#### SELECTED EXTRACT

+---+

Jaime Francisco García Fábregas (; born February 28, 1950) is a Filipino actor and musical scorer.

Early life

Jaime Francisco García Fábregas was born in Iriga City, Camarines Sur, Philippines to his parents Pedro Fábregas and Isabel García.

Career
Fábregas began his acting career in theatre before entering show business. He became a part of Repertory Philippines where he acted in many plays and musicals.

Fábregas is a former host of the gag show Sic O'Clock News (IBC 13). He is also a former wrestling segment reporter of Pinoy Wrestling (PTV 4), where he was dubbed the local version of WWE reporter Mean Gene Okerlund.

He is also a musical scorer, having won awards for his works in films. Shake, Rattle & Roll, which was screened at the 1984 Metro Manila Film Festival (MMFF), was the recipient of the Best Music accolade, a film which he did the musical score for. He also did the musical score for Rizal sa Dapitan and Kutob, which were screened at the 1997 and 2005 MMFF, respectively. Both films were given the Best Musical Score award.

+---+

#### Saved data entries
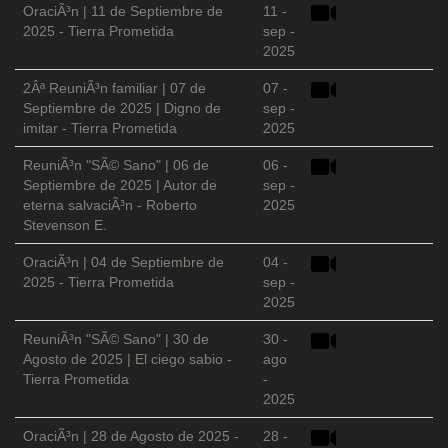
OraciÃ³n | 11 de Septiembre de
11 -
2025 - Tierra Prometida
sep -
2025
2Âª ReuniÃ³n familiar | 07 de
07 -
Septiembre de 2025 | Digno de
sep -
imitar - Tierra Prometida
2025
ReuniÃ³n "SÃ© Sano" | 06 de
06 -
Septiembre de 2025 | Autor de
sep -
eterna salvaciÃ³n - Roberto
2025
Stevenson E.
OraciÃ³n | 04 de Septiembre de
04 -
2025 - Tierra Prometida
sep -
2025
ReuniÃ³n "SÃ© Sano" | 30 de
30 -
Agosto de 2025 | El ciego sabio -
ago
Tierra Prometida
-
2025
OraciÃ³n | 28 de Agosto de 2025 -
28 -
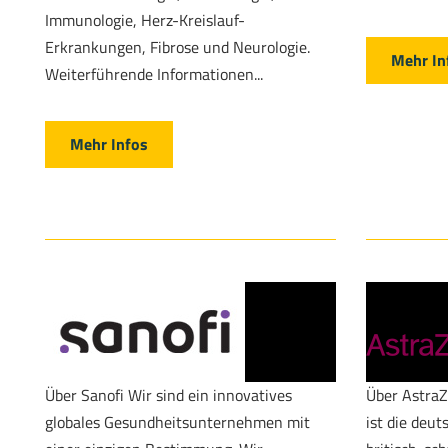
Immunologie, Herz-Kreislauf-
Erkrankungen, Fibrose und Neurologie.
Mehr In
Weiterführende Informationen...
Mehr Infos
Über Sanofi Wir sind ein innovatives
Über Astra
globales Gesundheitsunternehmen mit
ist die deut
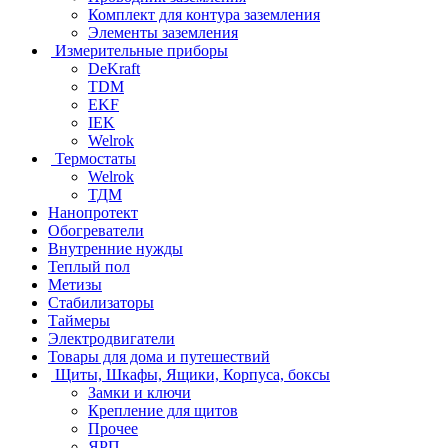
Комплект для контура заземления
Элементы заземления
Измерительные приборы
DeKraft
TDM
EKF
IEK
Welrok
Термостаты
Welrok
ТДМ
Нанопротект
Обогреватели
Внутренние нужды
Теплый пол
Метизы
Стабилизаторы
Таймеры
Электродвигатели
Товары для дома и путешествий
Щиты, Шкафы, Ящики, Корпуса, боксы
Замки и ключи
Крепление для щитов
Прочее
ЯРП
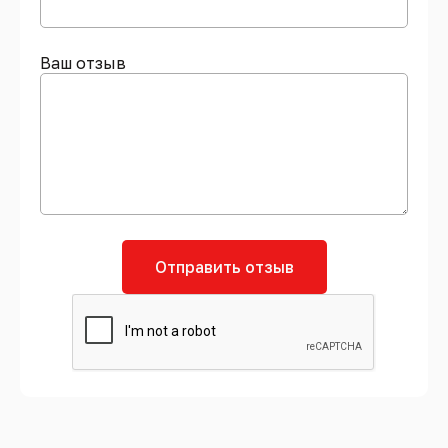
Ваш отзыв
Отправить отзыв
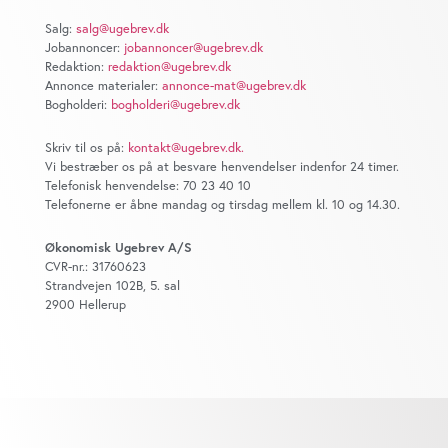
Salg:
salg@ugebrev.dk
Jobannoncer:
jobannoncer@ugebrev.dk
Redaktion:
redaktion@ugebrev.dk
Annonce materialer:
annonce-mat@ugebrev.dk
Bogholderi:
bogholderi@ugebrev.dk
Skriv til os på:
kontakt@ugebrev.dk
.
Vi bestræber os på at besvare henvendelser indenfor 24 timer.
Telefonisk henvendelse: 70 23 40 10
Telefonerne er åbne mandag og tirsdag mellem kl. 10 og 14.30.
Økonomisk Ugebrev A/S
CVR-nr.: 31760623
Strandvejen 102B, 5. sal
2900 Hellerup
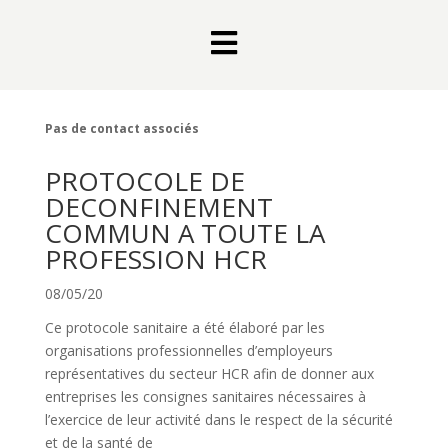

Pas de contact associés
PROTOCOLE DE
DECONFINEMENT
COMMUN A TOUTE LA
PROFESSION HCR
08/05/20
Ce protocole sanitaire a été élaboré par les
organisations professionnelles d’employeurs
représentatives du secteur HCR afin de donner aux
entreprises les consignes sanitaires nécessaires à
l’exercice de leur activité dans le respect de la sécurité
et de la santé de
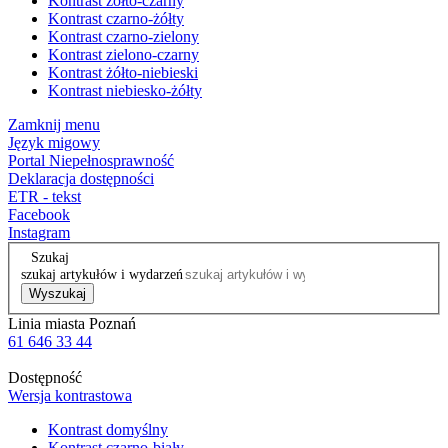
Kontrast żółto-czarny
Kontrast czarno-żółty
Kontrast czarno-zielony
Kontrast zielono-czarny
Kontrast żółto-niebieski
Kontrast niebiesko-żółty
Zamknij menu
Język migowy
Portal Niepełnosprawność
Deklaracja dostępności
ETR - tekst
Facebook
Instagram
Szukaj
szukaj artykułów i wydarzeń
Wyszukaj
Linia miasta Poznań
61 646 33 44
Dostępność
Wersja kontrastowa
Kontrast domyślny
Kontrast czarno-biały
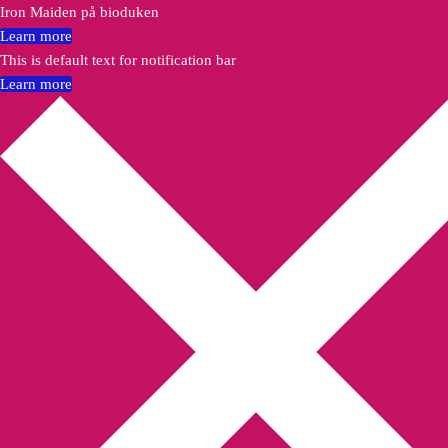
Iron Maiden på bioduken
Learn more
This is default text for notification bar
Learn more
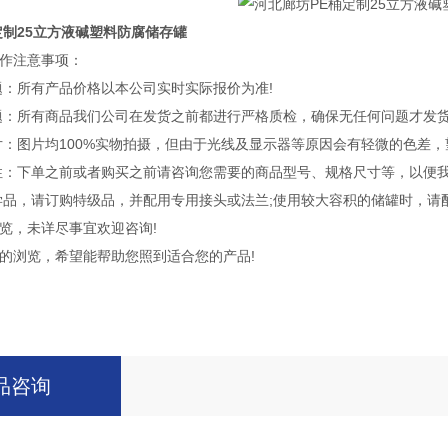
定制25立方液碱塑料防腐储存罐
作注意事项：
：所有产品价格以本公司实时实际报价为准!
：所有商品我们公司在发货之前都进行严格质检，确保无任何问题才发货
：图片均100%实物拍摄，但由于光线及显示器等原因会有轻微的色差，
：下单之前或者购买之前请咨询您需要的商品型号、规格尺寸等，以便
品，请订购特级品，并配用专用接头或法兰;使用较大容积的储罐时，请
，未详尽事宜欢迎咨询!
浏览，希望能帮助您照到适合您的产品!
品咨询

+---+

#### LIST OF TASKS
1. List every film named in the biography of Jaime Fábregas for which he did the musical score.
2. Summarize the biography of Jaime Fábregas in two sentences.

#### TASK-BY-TASK OUTPUTS
1.
Shake, Rattle & Roll
Rizal sa Dapitan
Kutob

2. Jaime Francisco García Fábregas, born February 28, 1950, in Iriga City, Camarines Sur, is a Filipino actor and musical scorer who began in theatre with Repertory Philippines and later hosted Sic O'Clock News and reported wrestling segments on Pinoy Wrestling. The films he scored, Shake, Rattle & Roll, Rizal sa Dapitan and Kutob, were screened at the Metro Manila Film Festival in 1984, 1997 and 2005, and each won a music award.